Morocco, Spain reopen land borders after two-year COVID-19 closure
Morocco and Spain have reopened the land borders between the north African country and the Spanish enclaves of Ceuta and Melilla, two years after they were shut due to COVID-19 restrictions and a major diplomatic row.
The enclaves on the Mediterranean coast in northern Morocco have the European Union’s only land borders with Africa.
The gates opened shortly after 11:00 pm local time (2200 GMT) on Monday night, letting dozens of cars and queues of pedestrians pass in both directions.
At the Fnideq border post, smiles lit up the faces of the travelers crossing to see their families on the Moroccan side.
“I was stuck for two years in Ceuta, I’m very happy to be back home,” said Nourredine.
“I am happy that Morocco and Spain have restored their relations, it allows us to see our families,” said one man in his sixties.
The reopening of the borders of the two enclaves initially remains limited to residents of Europe’s open-borders Schengen area and their family members.
It will be expanded to cross-border workers after May 31.
The local economies on both sides of the borders depend on the crossing of people and goods.
The Ceuta and Melilla crossings were closed during the first wave of the coronavirus pandemic in March 2020.
The borders became the focus of a major dispute last year, when Madrid allowed the leader of a Western Saharan independence movement to be treated for COVID-19 in a Spanish hospital.

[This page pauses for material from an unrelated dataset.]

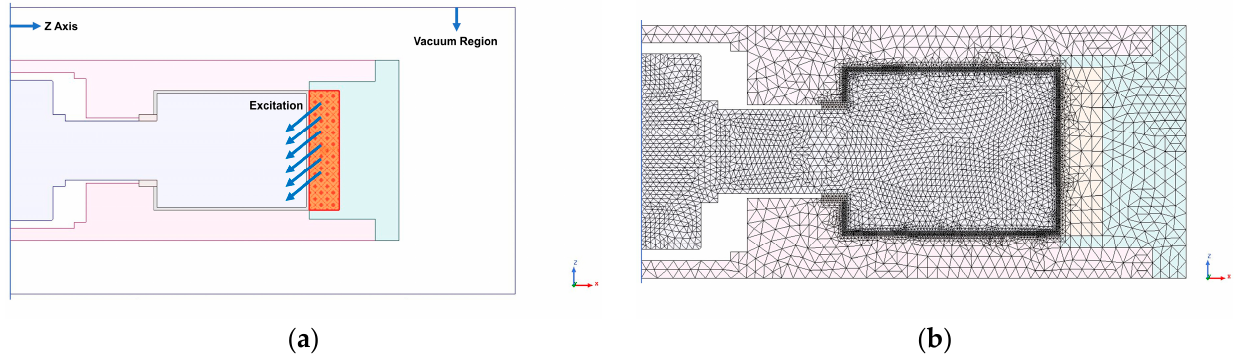
Figure 6. Magnetic field analysis simulation setup of axial single-coil configuration: ( a ) excitation and boundary settings; ( b ) finite element meshing.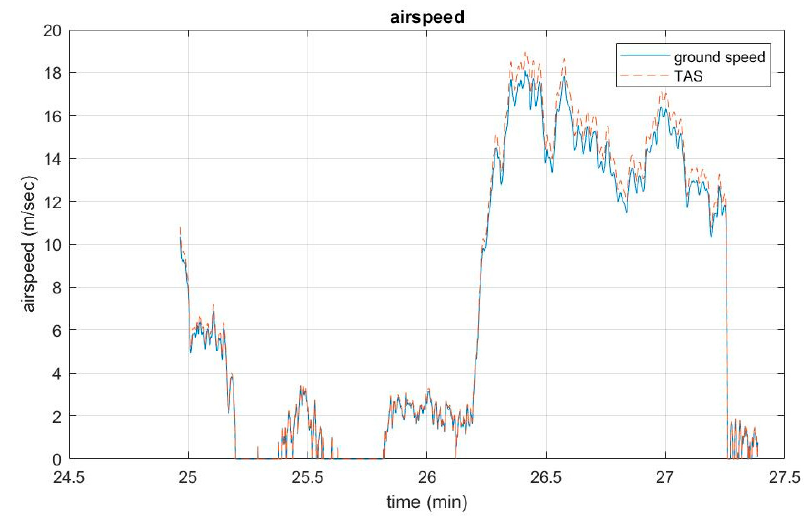
Figure 15. Airspeed in the first round of the second flight test (time = 24.5–27.5 s).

Ten thousand migrants surged across the Moroccan border into Ceuta as local border forces looked the other way, a move widely seen as a punitive gesture by Rabat.
In March this year, Spain moved to end the diplomatic crisis with Morocco by changing its decades-long stance of neutrality and backing the kingdom’s autonomy plan for the Western Sahara, which Rabat insists must remain under its sovereignty.
Maritime travel between the two countries resumed on April 12.
Following their reconciliation, Morocco and Spain have committed to strengthening cooperation on irregular migration.
Morocco, which is one of Spain’s major trade partners, plays a significant role in controlling flows of migrants towards Europe.